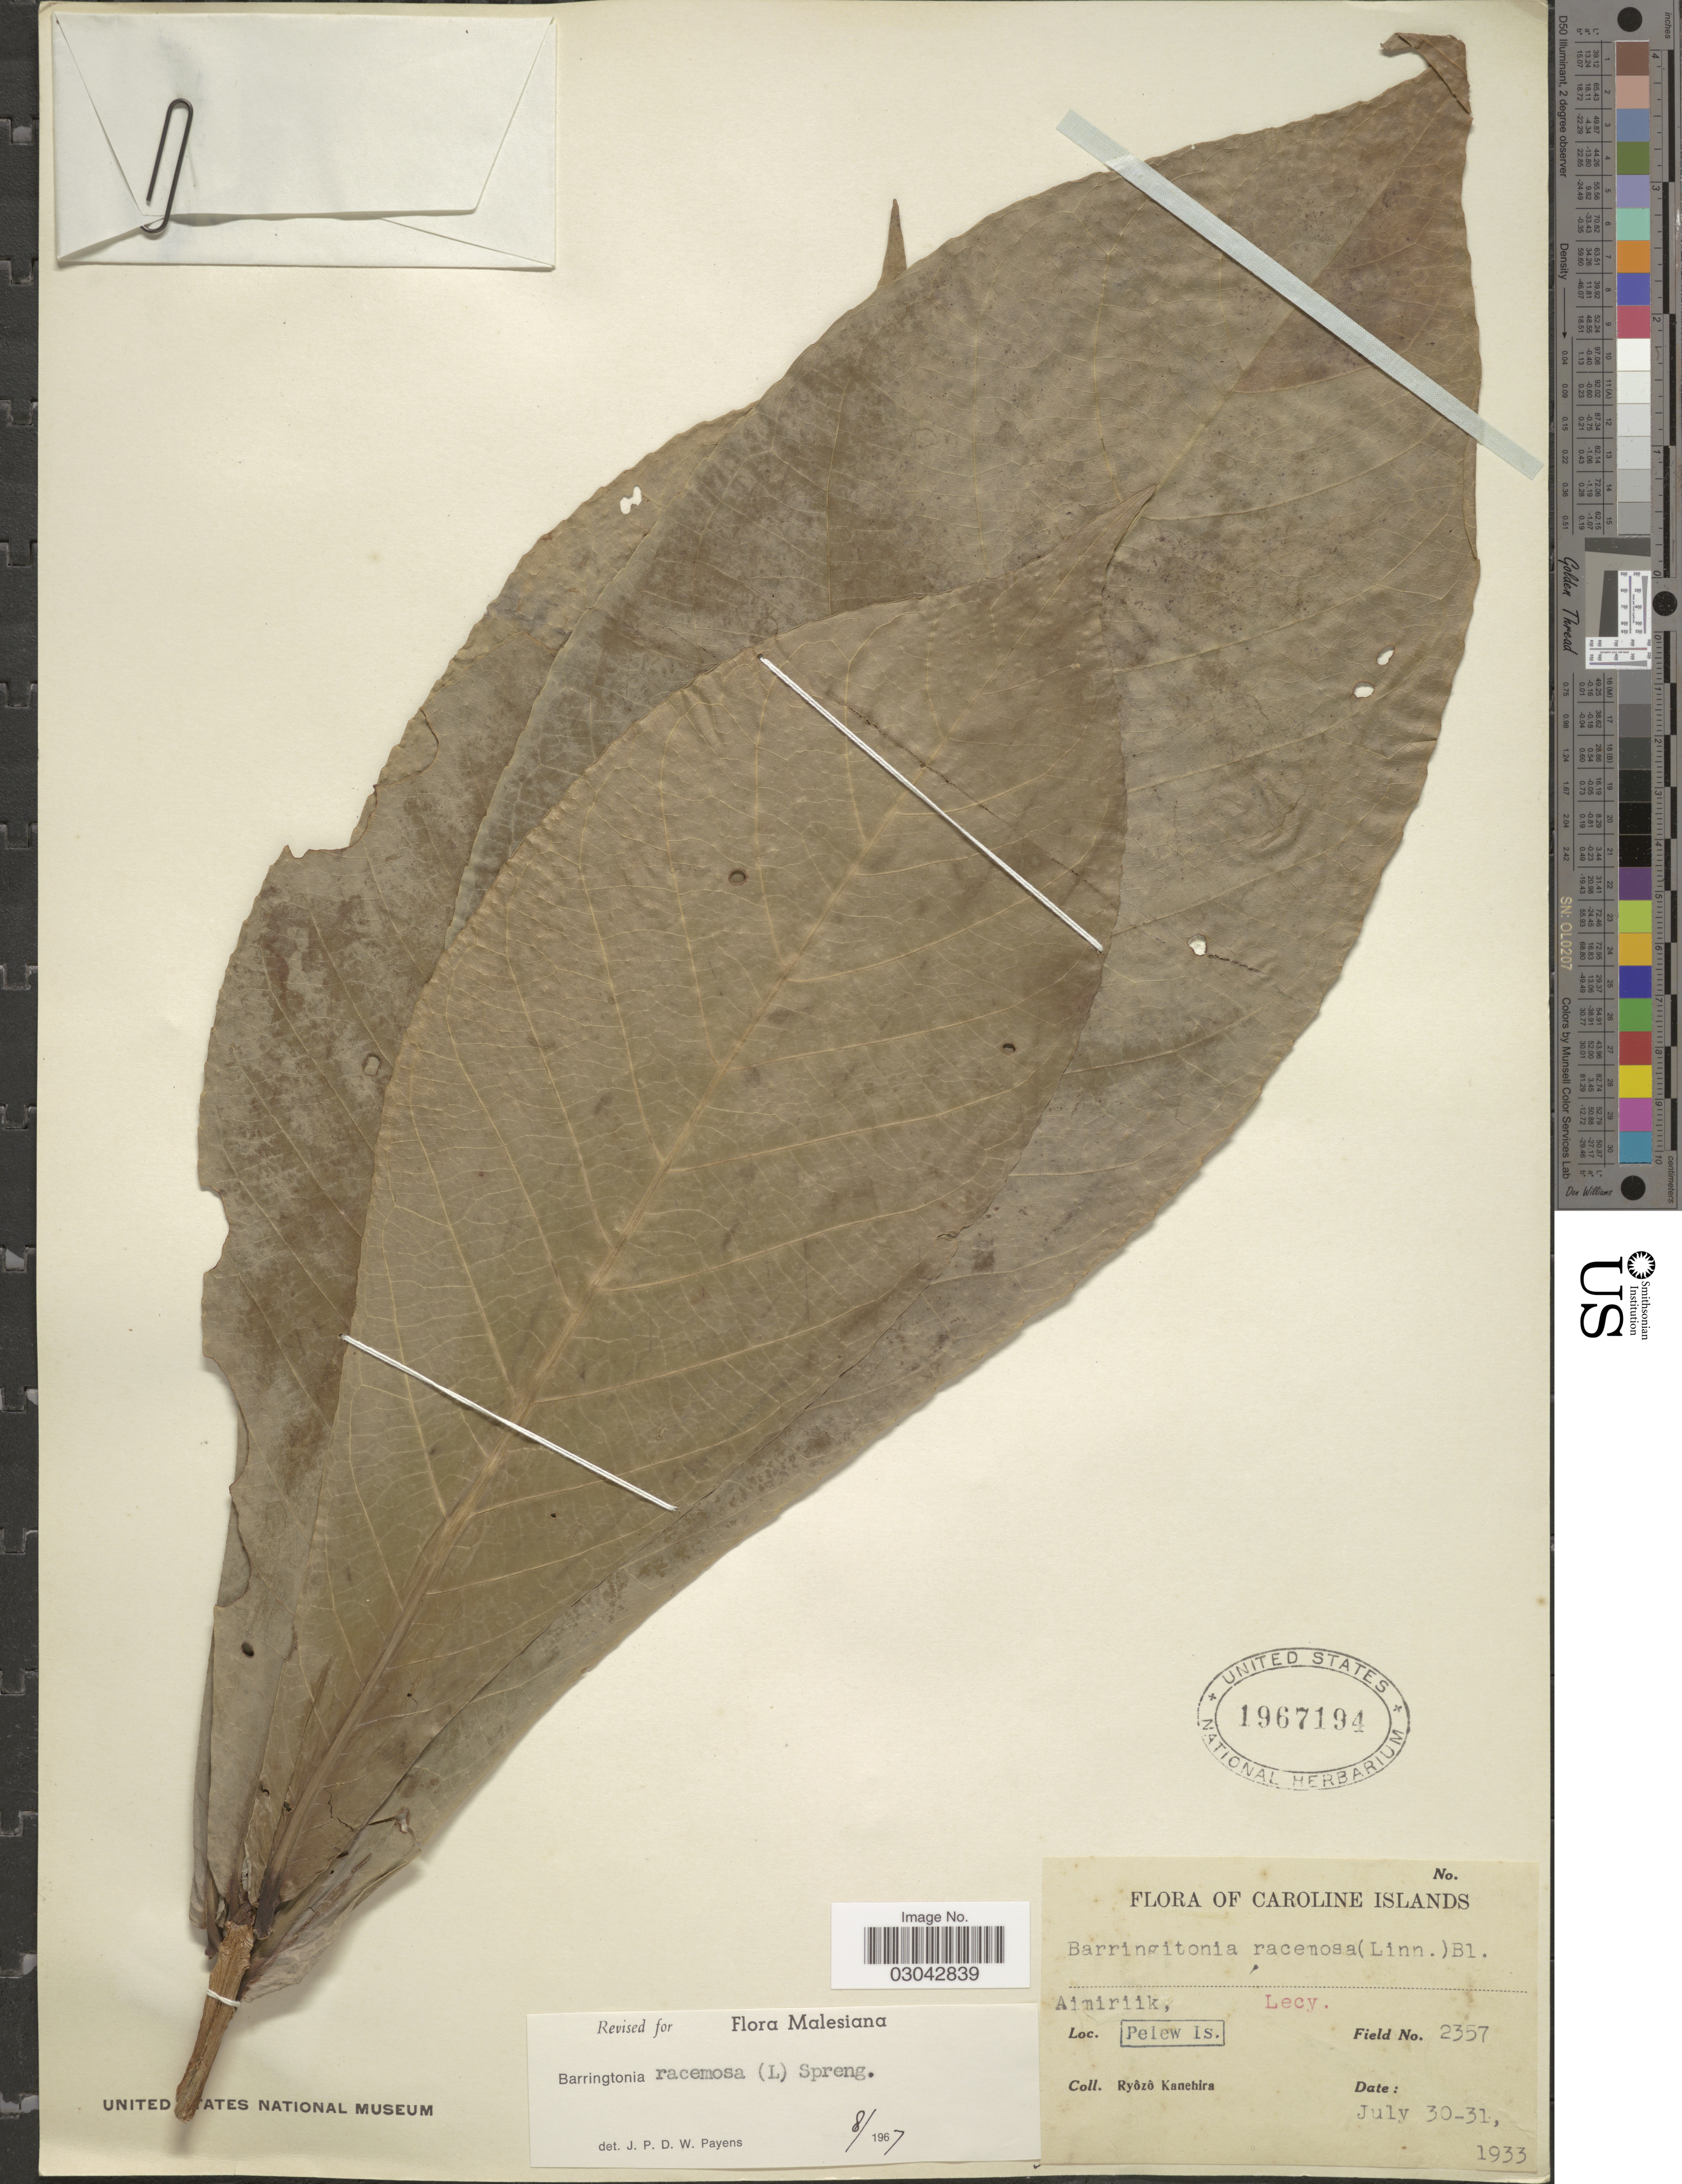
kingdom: Plantae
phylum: Tracheophyta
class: Magnoliopsida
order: Ericales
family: Lecythidaceae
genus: Barringtonia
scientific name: Barringtonia racemosa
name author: (L.) Spreng.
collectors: R. Kanehira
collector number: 2357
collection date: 1933-07-30/1933-07-31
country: Palau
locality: Caroline Islands. Aimiriik, Pelew Is.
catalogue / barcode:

————————

(Problem requirements): Please copy out every line of the data above word for word, leaving out the pictures.

(Response to the exercise):
kingdom: Plantae
phylum: Tracheophyta
class: Magnoliopsida
order: Ericales
family: Lecythidaceae
genus: Barringtonia
scientific name: Barringtonia racemosa
name author: (L.) Spreng.
collectors: R. Kanehira
collector number: 2357
collection date: 1933-07-30/1933-07-31
country: Palau
locality: Caroline Islands. Aimiriik, Pelew Is.
catalogue / barcode:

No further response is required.